((
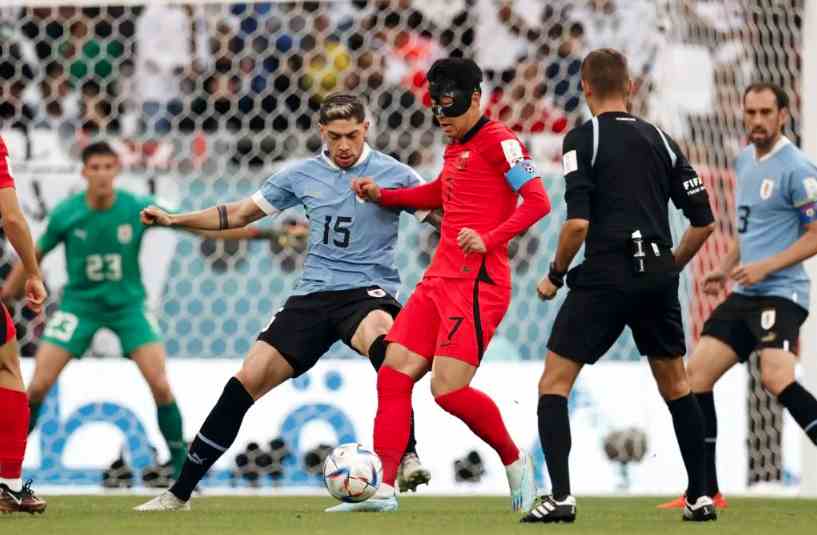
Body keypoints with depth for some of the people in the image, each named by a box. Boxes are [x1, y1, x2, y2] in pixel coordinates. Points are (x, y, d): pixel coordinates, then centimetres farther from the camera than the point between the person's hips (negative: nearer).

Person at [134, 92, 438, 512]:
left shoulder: (394, 175, -2)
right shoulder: (302, 175, 8)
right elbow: (241, 214, 19)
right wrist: (173, 220, 13)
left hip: (368, 291, -4)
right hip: (314, 295, 4)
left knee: (380, 337, -41)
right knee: (248, 380, -7)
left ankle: (408, 457, -42)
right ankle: (180, 492, 3)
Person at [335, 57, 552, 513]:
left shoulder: (498, 141, -9)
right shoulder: (456, 147, 19)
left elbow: (538, 201, -16)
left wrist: (489, 239, -27)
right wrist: (383, 196, 27)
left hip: (477, 282, -9)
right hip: (440, 279, 9)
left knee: (449, 389, -15)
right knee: (393, 373, -1)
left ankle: (516, 462, 8)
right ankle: (384, 490, -3)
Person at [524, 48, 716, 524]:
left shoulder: (583, 139, -4)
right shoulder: (659, 140, 10)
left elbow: (578, 223, -15)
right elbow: (704, 221, 9)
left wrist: (555, 275, 1)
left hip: (606, 277, -5)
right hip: (658, 278, 5)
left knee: (554, 383, 2)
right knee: (676, 385, 20)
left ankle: (561, 497, -11)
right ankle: (701, 497, 18)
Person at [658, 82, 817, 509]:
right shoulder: (744, 161, 15)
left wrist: (765, 266, -20)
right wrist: (726, 268, 16)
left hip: (781, 292, -9)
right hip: (744, 295, 9)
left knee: (777, 380, -28)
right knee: (696, 374, 4)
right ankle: (706, 492, 10)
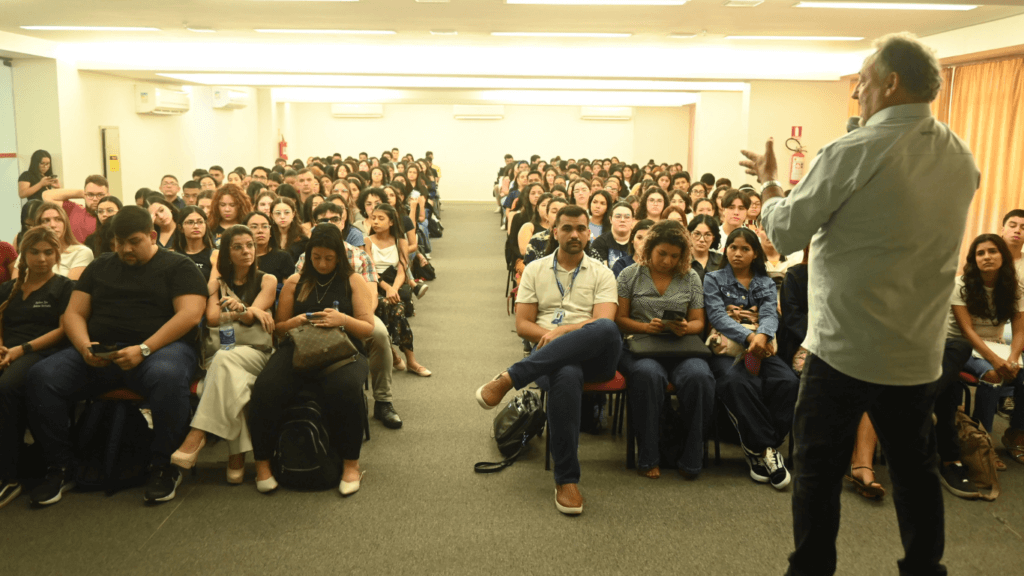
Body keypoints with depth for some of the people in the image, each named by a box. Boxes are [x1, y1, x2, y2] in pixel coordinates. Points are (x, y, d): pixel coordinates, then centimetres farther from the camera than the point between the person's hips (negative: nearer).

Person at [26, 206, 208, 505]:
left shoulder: (177, 266, 7)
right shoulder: (100, 267, 22)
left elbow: (189, 314, -8)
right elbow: (74, 314, 17)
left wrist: (143, 350, -18)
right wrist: (84, 346, -7)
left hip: (161, 347, -4)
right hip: (99, 354, 5)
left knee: (167, 376, -39)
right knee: (41, 376, -19)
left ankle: (163, 467, -19)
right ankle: (60, 468, -4)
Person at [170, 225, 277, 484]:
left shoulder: (267, 280, 12)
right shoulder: (217, 283, 19)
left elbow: (251, 318, -3)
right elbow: (212, 319, 3)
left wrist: (240, 308, -26)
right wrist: (248, 312, -9)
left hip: (257, 352, -2)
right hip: (220, 352, 2)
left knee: (225, 359, -37)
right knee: (231, 378, -35)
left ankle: (196, 437, -43)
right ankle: (237, 455, -38)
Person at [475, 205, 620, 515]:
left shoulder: (601, 273, 13)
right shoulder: (535, 270, 17)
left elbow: (606, 322, -4)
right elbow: (523, 325, 10)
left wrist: (563, 330, -19)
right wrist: (551, 337, -10)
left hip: (595, 357, 1)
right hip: (552, 358, 0)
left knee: (605, 330, -38)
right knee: (566, 376, -40)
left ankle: (509, 378, -35)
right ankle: (566, 480, -30)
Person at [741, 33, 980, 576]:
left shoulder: (852, 153, -16)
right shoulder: (962, 158, 5)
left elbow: (783, 232, -10)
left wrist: (768, 182, 8)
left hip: (846, 347, -6)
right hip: (919, 351, 6)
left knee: (819, 468, 7)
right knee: (915, 469, 18)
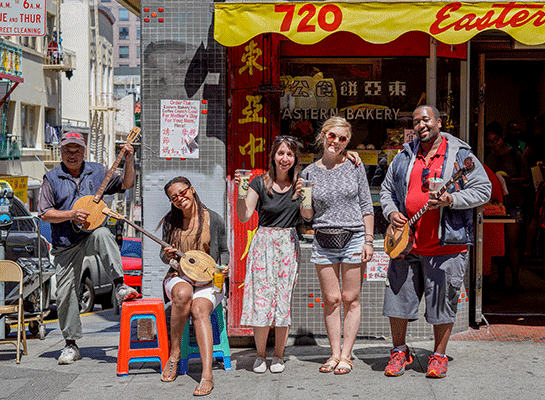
))
▶ [Exercise]: Output the full material exactly as given, without its pictures.

▶ [Result]:
Body keypoints with depth for some of the people in the image, each named by a box. Boxes are [x1, y1, x2, y2] in pixel coordinates. Points are (x, y, d): pixel coordinates, then centimetres farther from the camera than the point between the person's hips (negative: nearer).

Person at [134, 92, 438, 512]:
left shoulder: (394, 175, -2)
right shoulder: (302, 175, 8)
right elbow: (241, 214, 19)
right wrist: (173, 220, 13)
left hip: (368, 291, -4)
right hip: (314, 295, 4)
left knee: (380, 337, -41)
right knee: (248, 380, -7)
left ankle: (408, 457, -42)
right ankle: (180, 492, 3)
Person at [335, 57, 552, 513]:
left shoulder: (498, 141, -9)
right shoulder: (456, 147, 19)
left elbow: (538, 201, -16)
left wrist: (489, 239, -27)
right wrist: (383, 196, 27)
left hip: (477, 282, -9)
right hip: (440, 279, 9)
left knee: (449, 389, -15)
right knee: (393, 373, -1)
left ankle: (516, 462, 8)
right ankle: (384, 490, -3)
Person at [524, 48, 716, 524]:
left shoulder: (583, 139, -4)
right shoulder: (659, 140, 10)
left elbow: (578, 223, -15)
right elbow: (704, 221, 9)
left wrist: (555, 275, 1)
left hip: (606, 277, -5)
right hip: (658, 278, 5)
left knee: (554, 383, 2)
right knee: (676, 385, 20)
left ankle: (561, 497, -11)
right ankle: (701, 497, 18)
Person at [658, 82, 817, 509]:
right shoulder: (744, 161, 15)
left wrist: (765, 266, -20)
right wrist: (726, 268, 16)
left hip: (781, 292, -9)
right hip: (744, 295, 9)
left knee: (777, 380, -28)
right knee: (696, 374, 4)
right ankle: (706, 492, 10)
Body keypoints with depth for some of the people in the image, each named by a box. Boxes are [x1, y1, x2, y2] in pixel coordinates. Points are (x, y, d): pixel coordinates, then centimetres farther from the camera than the point between the person's hips (negative: nearer).

Person at [26, 206, 208, 505]:
left shoulder: (177, 266, 7)
right shoulder: (100, 267, 22)
left elbow: (189, 314, -8)
right elbow: (74, 314, 17)
left wrist: (143, 350, -18)
right wrist: (84, 346, -7)
left hip: (161, 347, -4)
right hip: (99, 354, 5)
left knee: (167, 376, -39)
right knee: (41, 376, -19)
left ankle: (163, 467, -19)
right ankle: (60, 468, -4)
Person at [170, 225, 277, 484]:
left shoulder: (267, 280, 12)
right shoulder: (217, 283, 19)
left elbow: (251, 318, -3)
right elbow: (212, 319, 3)
left wrist: (240, 308, -26)
right wrist: (248, 312, -9)
left hip: (257, 352, -2)
right hip: (220, 352, 2)
left knee: (225, 359, -37)
right knee: (231, 378, -35)
left ankle: (196, 437, -43)
right ankle: (237, 455, -38)
Person at [475, 205, 620, 515]:
left shoulder: (601, 273, 13)
right shoulder: (535, 270, 17)
left elbow: (606, 322, -4)
right elbow: (523, 325, 10)
left wrist: (563, 330, -19)
right wrist: (551, 337, -10)
left hip: (595, 357, 1)
right hip: (552, 358, 0)
left knee: (605, 330, -38)
right knee: (566, 376, -40)
left ankle: (509, 378, -35)
right ankle: (566, 480, -30)
Person at [741, 33, 980, 576]:
left shoulder: (852, 153, -16)
right shoulder: (962, 158, 5)
left elbow: (783, 232, -10)
left wrist: (768, 182, 8)
left hip: (846, 347, -6)
right hip: (919, 351, 6)
left knee: (819, 468, 7)
right knee: (915, 469, 18)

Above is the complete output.